The subtitles offer an added benefit: because you have to read the television screen, doomscrolling on your phone means missing some highly important piece of information, forcing you to put your phone down. For those who find themselves unable to watch a show without having a phone in their face, this hour of respite will do wonders for your mental health (it’d be better if you walked in nature for an hour, but it’s better than nothing).

The series centers on the German town of Winden in the aftermath of a child’s disappearance. The town contains a soon-to-be-decommissioned nuclear-power plant and an elaborate cave system, and some suspect that both are somehow involved in the disappearance. A wide variety of narrative puzzles ensue.

Dark begs to be binged, but I recommend taking your time with it, limiting yourself to just one episode per session. The puzzles are so numerous that if you let them wind and unwind by watching three or four episodes at a time, you’ll miss the pleasure of working them over in your mind.

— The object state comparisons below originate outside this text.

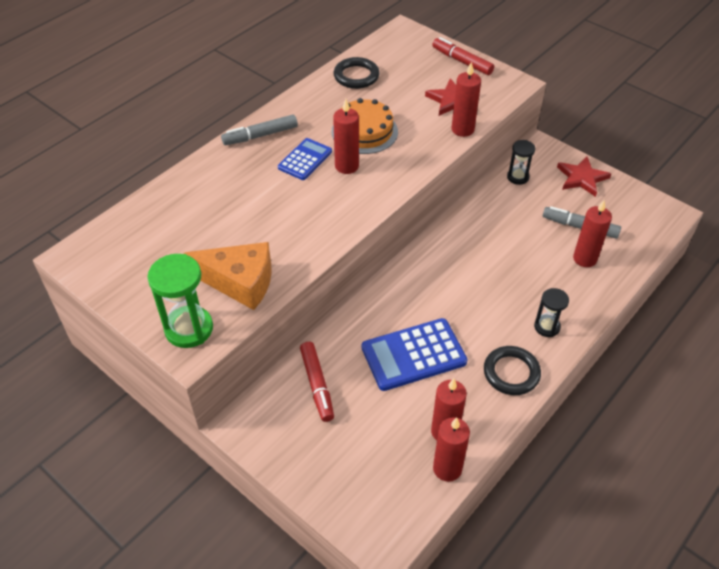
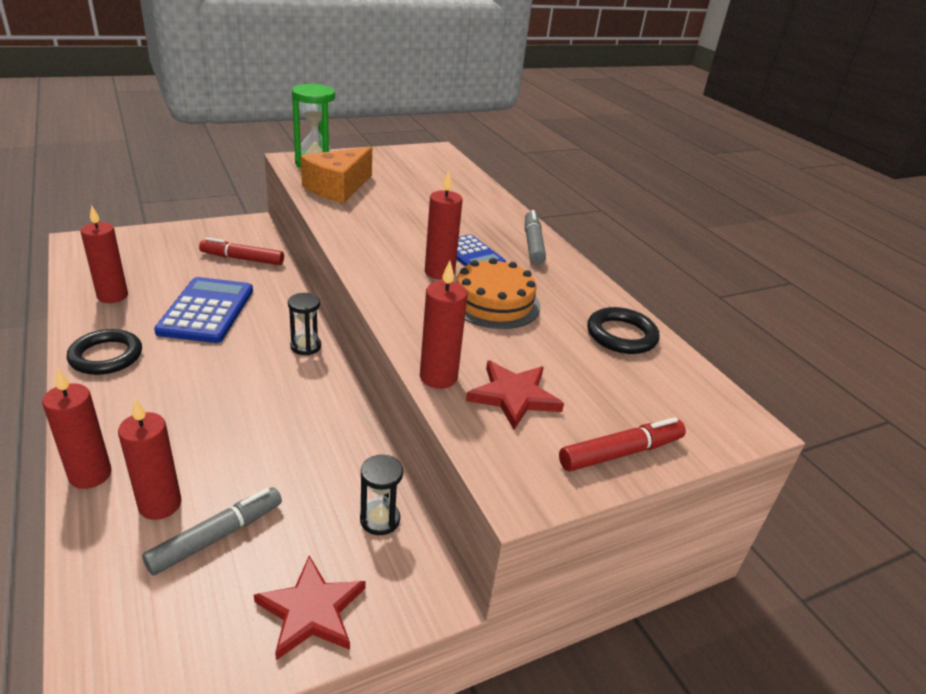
camera: 110 degrees right, 15 degrees down
(447, 468) = (82, 284): red candle -> red candle (90, 475)
(547, 327) = (117, 409): black hourglass -> black hourglass (306, 346)

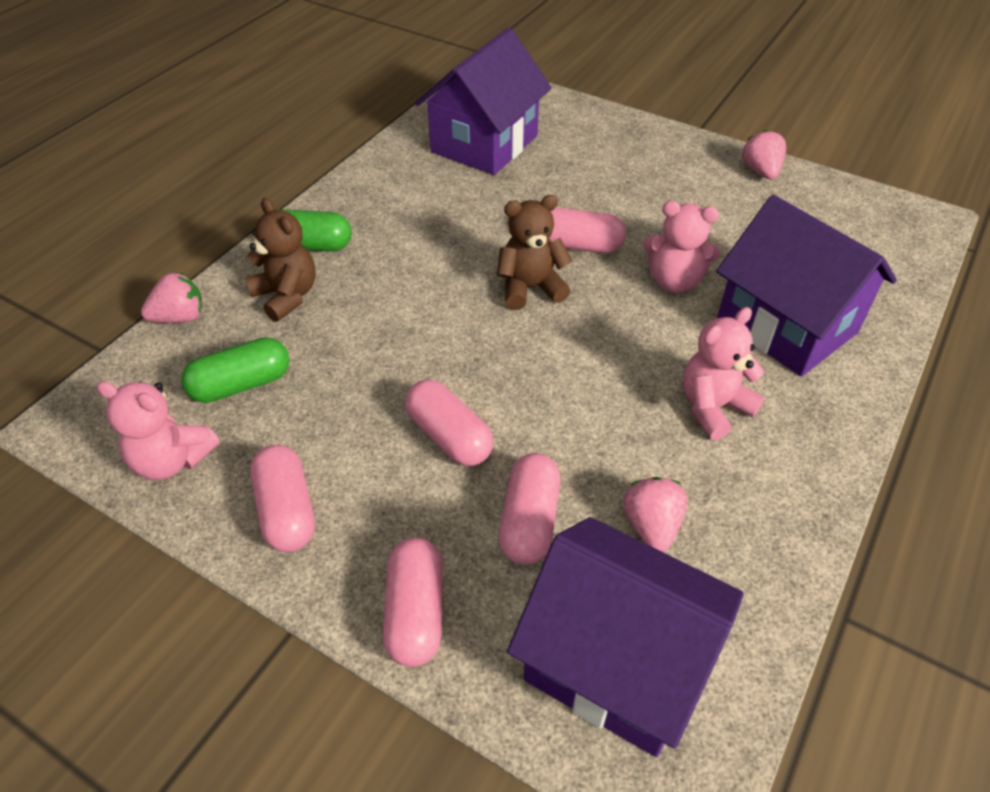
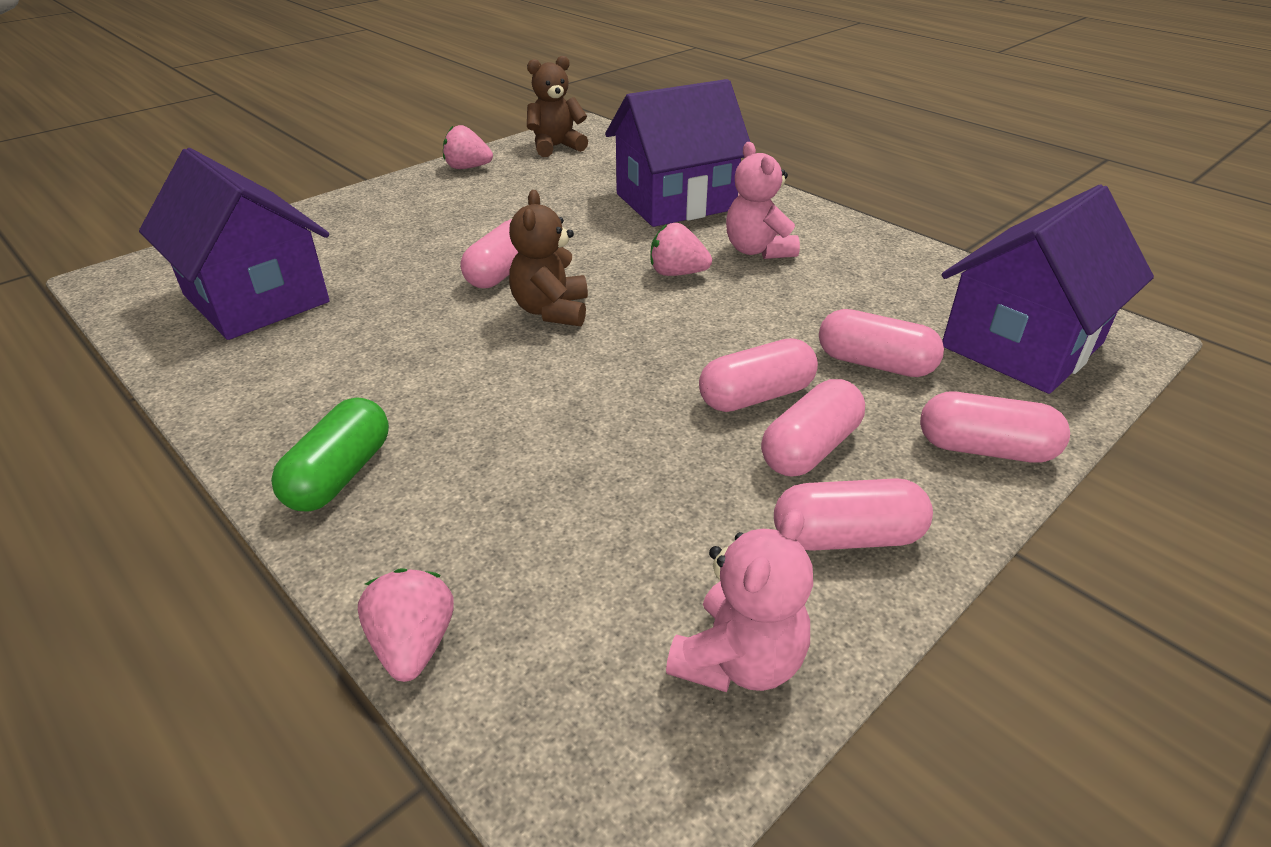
camera: 75 degrees left, 10 degrees down
(241, 384) = (608, 570): green capsule -> none
(286, 296) = (441, 508): brown teddy bear -> brown teddy bear (556, 147)
(387, 479) = (810, 448): none -> pink capsule
(651, 525) = (884, 303): pink strawberry -> pink strawberry (677, 273)
(674, 281) = (591, 235): pink teddy bear -> none

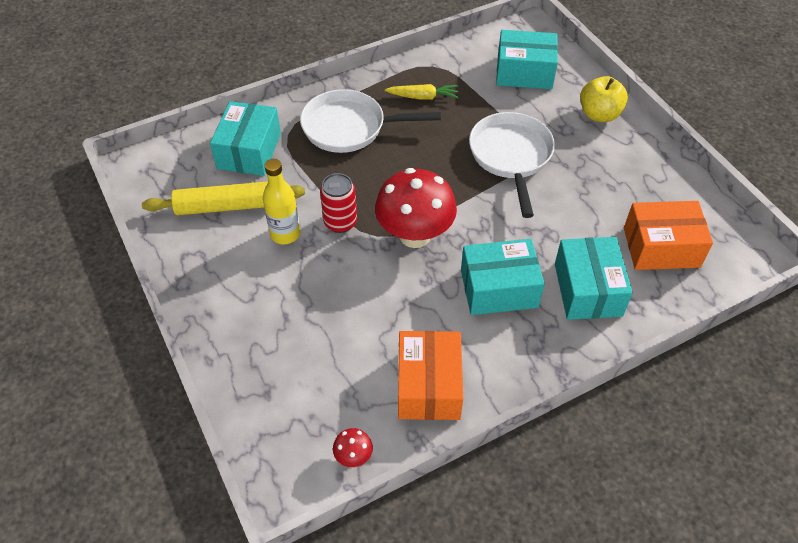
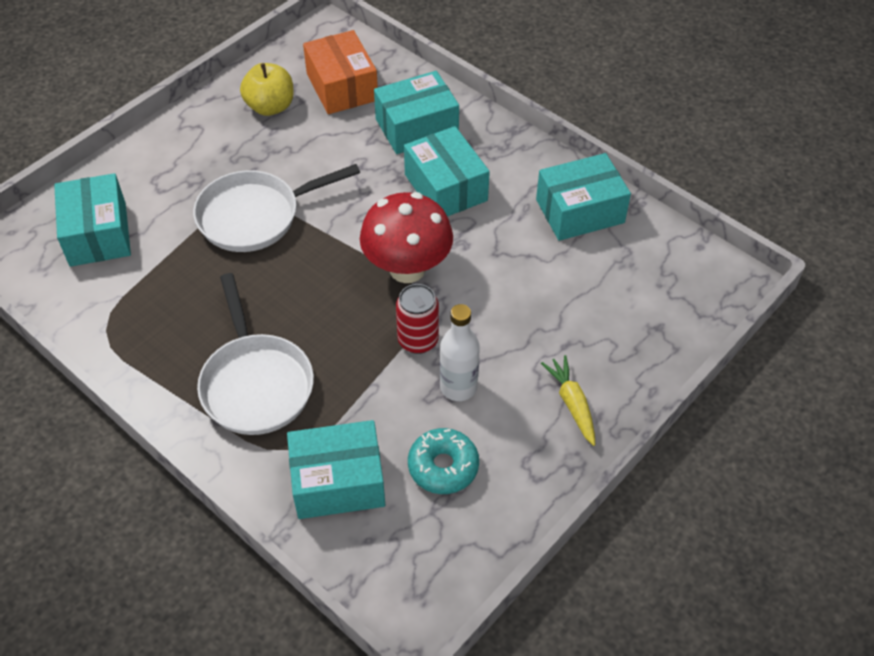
camera: 110 degrees left, 0 degrees up
(226, 206) = (443, 466): yellow rolling pin -> turquoise donut
(285, 234) = (458, 387): yellow bottle -> white bottle
(353, 456) = (677, 242): red mushroom -> none
(423, 97) = (173, 323): yellow carrot -> yellow carrot (572, 404)
(428, 386) = (580, 211): orange box -> turquoise box
(599, 114) = (160, 156): yellow apple -> yellow apple (270, 107)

At the end of every episode, I look at my wife say, “Want to watch one more?” and thankfully, she has the discipline to say, “No. I’m enjoying it just one episode at a time.” Because she has that discipline, I’m enjoying it too.

We still have about 10 episodes to go in Dark, but the previous 16 episodes give me faith that the whole series will live up to its promises (and a friend has assured me it will). I’ll be thankful when it does.